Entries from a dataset
[start]

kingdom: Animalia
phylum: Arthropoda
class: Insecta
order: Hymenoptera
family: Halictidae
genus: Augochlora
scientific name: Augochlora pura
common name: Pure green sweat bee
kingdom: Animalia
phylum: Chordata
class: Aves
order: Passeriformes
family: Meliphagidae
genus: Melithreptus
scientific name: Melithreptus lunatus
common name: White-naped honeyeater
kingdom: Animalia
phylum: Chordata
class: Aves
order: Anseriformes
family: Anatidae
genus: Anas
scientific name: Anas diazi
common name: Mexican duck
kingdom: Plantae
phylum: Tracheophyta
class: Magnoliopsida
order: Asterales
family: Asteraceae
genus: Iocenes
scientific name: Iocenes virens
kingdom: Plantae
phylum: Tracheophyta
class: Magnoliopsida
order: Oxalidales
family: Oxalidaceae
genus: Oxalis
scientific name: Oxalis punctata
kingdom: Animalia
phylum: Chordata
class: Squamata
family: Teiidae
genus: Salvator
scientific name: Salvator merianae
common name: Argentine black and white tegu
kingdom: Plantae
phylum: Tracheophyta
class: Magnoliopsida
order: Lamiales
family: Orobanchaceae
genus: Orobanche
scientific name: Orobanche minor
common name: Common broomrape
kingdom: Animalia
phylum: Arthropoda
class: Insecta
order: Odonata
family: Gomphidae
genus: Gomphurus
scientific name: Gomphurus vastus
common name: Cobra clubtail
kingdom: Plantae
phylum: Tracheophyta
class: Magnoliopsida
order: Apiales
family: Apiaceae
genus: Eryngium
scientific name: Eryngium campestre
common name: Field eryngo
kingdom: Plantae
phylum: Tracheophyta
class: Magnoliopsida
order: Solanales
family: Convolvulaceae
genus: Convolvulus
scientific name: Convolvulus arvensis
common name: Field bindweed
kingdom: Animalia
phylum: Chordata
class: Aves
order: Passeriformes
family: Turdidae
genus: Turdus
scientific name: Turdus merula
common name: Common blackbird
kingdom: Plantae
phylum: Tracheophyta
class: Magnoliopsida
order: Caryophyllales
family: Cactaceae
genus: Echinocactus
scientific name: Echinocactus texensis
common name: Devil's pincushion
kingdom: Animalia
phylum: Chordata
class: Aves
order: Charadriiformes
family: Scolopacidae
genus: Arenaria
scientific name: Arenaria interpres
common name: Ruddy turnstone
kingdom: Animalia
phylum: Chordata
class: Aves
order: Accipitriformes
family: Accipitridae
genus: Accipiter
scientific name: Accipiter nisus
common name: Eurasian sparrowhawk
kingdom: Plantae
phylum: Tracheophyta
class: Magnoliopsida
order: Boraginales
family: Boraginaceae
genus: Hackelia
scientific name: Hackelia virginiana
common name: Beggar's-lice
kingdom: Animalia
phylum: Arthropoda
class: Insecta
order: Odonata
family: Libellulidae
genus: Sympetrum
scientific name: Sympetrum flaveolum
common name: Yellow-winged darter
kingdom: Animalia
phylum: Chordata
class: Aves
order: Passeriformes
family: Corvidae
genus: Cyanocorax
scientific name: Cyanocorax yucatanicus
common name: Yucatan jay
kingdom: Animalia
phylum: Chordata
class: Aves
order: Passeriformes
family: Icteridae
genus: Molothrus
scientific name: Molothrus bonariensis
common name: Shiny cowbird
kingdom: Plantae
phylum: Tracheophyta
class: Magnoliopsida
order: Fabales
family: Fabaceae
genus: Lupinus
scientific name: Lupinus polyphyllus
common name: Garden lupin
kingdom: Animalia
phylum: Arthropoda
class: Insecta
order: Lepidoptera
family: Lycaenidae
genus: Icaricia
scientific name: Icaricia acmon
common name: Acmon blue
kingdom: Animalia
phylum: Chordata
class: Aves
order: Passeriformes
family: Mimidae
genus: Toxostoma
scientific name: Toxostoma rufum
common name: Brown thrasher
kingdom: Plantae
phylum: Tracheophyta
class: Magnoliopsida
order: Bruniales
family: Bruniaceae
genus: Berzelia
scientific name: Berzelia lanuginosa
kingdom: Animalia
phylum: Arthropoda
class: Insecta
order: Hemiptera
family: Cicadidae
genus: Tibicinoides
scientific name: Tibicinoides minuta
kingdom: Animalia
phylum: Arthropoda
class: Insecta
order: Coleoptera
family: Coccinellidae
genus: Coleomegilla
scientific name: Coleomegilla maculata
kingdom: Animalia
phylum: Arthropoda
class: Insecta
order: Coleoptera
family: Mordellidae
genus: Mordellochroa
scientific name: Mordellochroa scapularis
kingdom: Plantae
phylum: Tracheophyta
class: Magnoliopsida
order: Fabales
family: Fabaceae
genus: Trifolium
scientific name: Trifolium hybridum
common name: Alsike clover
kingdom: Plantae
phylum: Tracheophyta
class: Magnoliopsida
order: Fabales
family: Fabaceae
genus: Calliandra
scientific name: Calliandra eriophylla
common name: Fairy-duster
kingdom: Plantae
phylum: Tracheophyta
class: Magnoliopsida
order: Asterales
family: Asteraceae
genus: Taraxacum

[end]

= WRITTEN PROBLEM =
Please give the lines of all the entries above as a numbered list, leaving out any blank lines.

= COMPLETED EXERCISE =
1. kingdom: Animalia
2. phylum: Arthropoda
3. class: Insecta
4. order: Hymenoptera
5. family: Halictidae
6. genus: Augochlora
7. scientific name: Augochlora pura
8. common name: Pure green sweat bee
9. kingdom: Animalia
10. phylum: Chordata
11. class: Aves
12. order: Passeriformes
13. family: Meliphagidae
14. genus: Melithreptus
15. scientific name: Melithreptus lunatus
16. common name: White-naped honeyeater
17. kingdom: Animalia
18. phylum: Chordata
19. class: Aves
20. order: Anseriformes
21. family: Anatidae
22. genus: Anas
23. scientific name: Anas diazi
24. common name: Mexican duck
25. kingdom: Plantae
26. phylum: Tracheophyta
27. class: Magnoliopsida
28. order: Asterales
29. family: Asteraceae
30. genus: Iocenes
31. scientific name: Iocenes virens
32. kingdom: Plantae
33. phylum: Tracheophyta
34. class: Magnoliopsida
35. order: Oxalidales
36. family: Oxalidaceae
37. genus: Oxalis
38. scientific name: Oxalis punctata
39. kingdom: Animalia
40. phylum: Chordata
41. class: Squamata
42. family: Teiidae
43. genus: Salvator
44. scientific name: Salvator merianae
45. common name: Argentine black and white tegu
46. kingdom: Plantae
47. phylum: Tracheophyta
48. class: Magnoliopsida
49. order: Lamiales
50. family: Orobanchaceae
51. genus: Orobanche
52. scientific name: Orobanche minor
53. common name: Common broomrape
54. kingdom: Animalia
55. phylum: Arthropoda
56. class: Insecta
57. order: Odonata
58. family: Gomphidae
59. genus: Gomphurus
60. scientific name: Gomphurus vastus
61. common name: Cobra clubtail
62. kingdom: Plantae
63. phylum: Tracheophyta
64. class: Magnoliopsida
65. order: Apiales
66. family: Apiaceae
67. genus: Eryngium
68. scientific name: Eryngium campestre
69. common name: Field eryngo
70. kingdom: Plantae
71. phylum: Tracheophyta
72. class: Magnoliopsida
73. order: Solanales
74. family: Convolvulaceae
75. genus: Convolvulus
76. scientific name: Convolvulus arvensis
77. common name: Field bindweed
78. kingdom: Animalia
79. phylum: Chordata
80. class: Aves
81. order: Passeriformes
82. family: Turdidae
83. genus: Turdus
84. scientific name: Turdus merula
85. common name: Common blackbird
86. kingdom: Plantae
87. phylum: Tracheophyta
88. class: Magnoliopsida
89. order: Caryophyllales
90. family: Cactaceae
91. genus: Echinocactus
92. scientific name: Echinocactus texensis
93. common name: Devil's pincushion
94. kingdom: Animalia
95. phylum: Chordata
96. class: Aves
97. order: Charadriiformes
98. family: Scolopacidae
99. genus: Arenaria
100. scientific name: Arenaria interpres
101. common name: Ruddy turnstone
102. kingdom: Animalia
103. phylum: Chordata
104. class: Aves
105. order: Accipitriformes
106. family: Accipitridae
107. genus: Accipiter
108. scientific name: Accipiter nisus
109. common name: Eurasian sparrowhawk
110. kingdom: Plantae
111. phylum: Tracheophyta
112. class: Magnoliopsida
113. order: Boraginales
114. family: Boraginaceae
115. genus: Hackelia
116. scientific name: Hackelia virginiana
117. common name: Beggar's-lice
118. kingdom: Animalia
119. phylum: Arthropoda
120. class: Insecta
121. order: Odonata
122. family: Libellulidae
123. genus: Sympetrum
124. scientific name: Sympetrum flaveolum
125. common name: Yellow-winged darter
126. kingdom: Animalia
127. phylum: Chordata
128. class: Aves
129. order: Passeriformes
130. family: Corvidae
131. genus: Cyanocorax
132. scientific name: Cyanocorax yucatanicus
133. common name: Yucatan jay
134. kingdom: Animalia
135. phylum: Chordata
136. class: Aves
137. order: Passeriformes
138. family: Icteridae
139. genus: Molothrus
140. scientific name: Molothrus bonariensis
141. common name: Shiny cowbird
142. kingdom: Plantae
143. phylum: Tracheophyta
144. class: Magnoliopsida
145. order: Fabales
146. family: Fabaceae
147. genus: Lupinus
148. scientific name: Lupinus polyphyllus
149. common name: Garden lupin
150. kingdom: Animalia
151. phylum: Arthropoda
152. class: Insecta
153. order: Lepidoptera
154. family: Lycaenidae
155. genus: Icaricia
156. scientific name: Icaricia acmon
157. common name: Acmon blue
158. kingdom: Animalia
159. phylum: Chordata
160. class: Aves
161. order: Passeriformes
162. family: Mimidae
163. genus: Toxostoma
164. scientific name: Toxostoma rufum
165. common name: Brown thrasher
166. kingdom: Plantae
167. phylum: Tracheophyta
168. class: Magnoliopsida
169. order: Bruniales
170. family: Bruniaceae
171. genus: Berzelia
172. scientific name: Berzelia lanuginosa
173. kingdom: Animalia
174. phylum: Arthropoda
175. class: Insecta
176. order: Hemiptera
177. family: Cicadidae
178. genus: Tibicinoides
179. scientific name: Tibicinoides minuta
180. kingdom: Animalia
181. phylum: Arthropoda
182. class: Insecta
183. order: Coleoptera
184. family: Coccinellidae
185. genus: Coleomegilla
186. scientific name: Coleomegilla maculata
187. kingdom: Animalia
188. phylum: Arthropoda
189. class: Insecta
190. order: Coleoptera
191. family: Mordellidae
192. genus: Mordellochroa
193. scientific name: Mordellochroa scapularis
194. kingdom: Plantae
195. phylum: Tracheophyta
196. class: Magnoliopsida
197. order: Fabales
198. family: Fabaceae
199. genus: Trifolium
200. scientific name: Trifolium hybridum
201. common name: Alsike clover
202. kingdom: Plantae
203. phylum: Tracheophyta
204. class: Magnoliopsida
205. order: Fabales
206. family: Fabaceae
207. genus: Calliandra
208. scientific name: Calliandra eriophylla
209. common name: Fairy-duster
210. kingdom: Plantae
211. phylum: Tracheophyta
212. class: Magnoliopsida
213. order: Asterales
214. family: Asteraceae
215. genus: Taraxacum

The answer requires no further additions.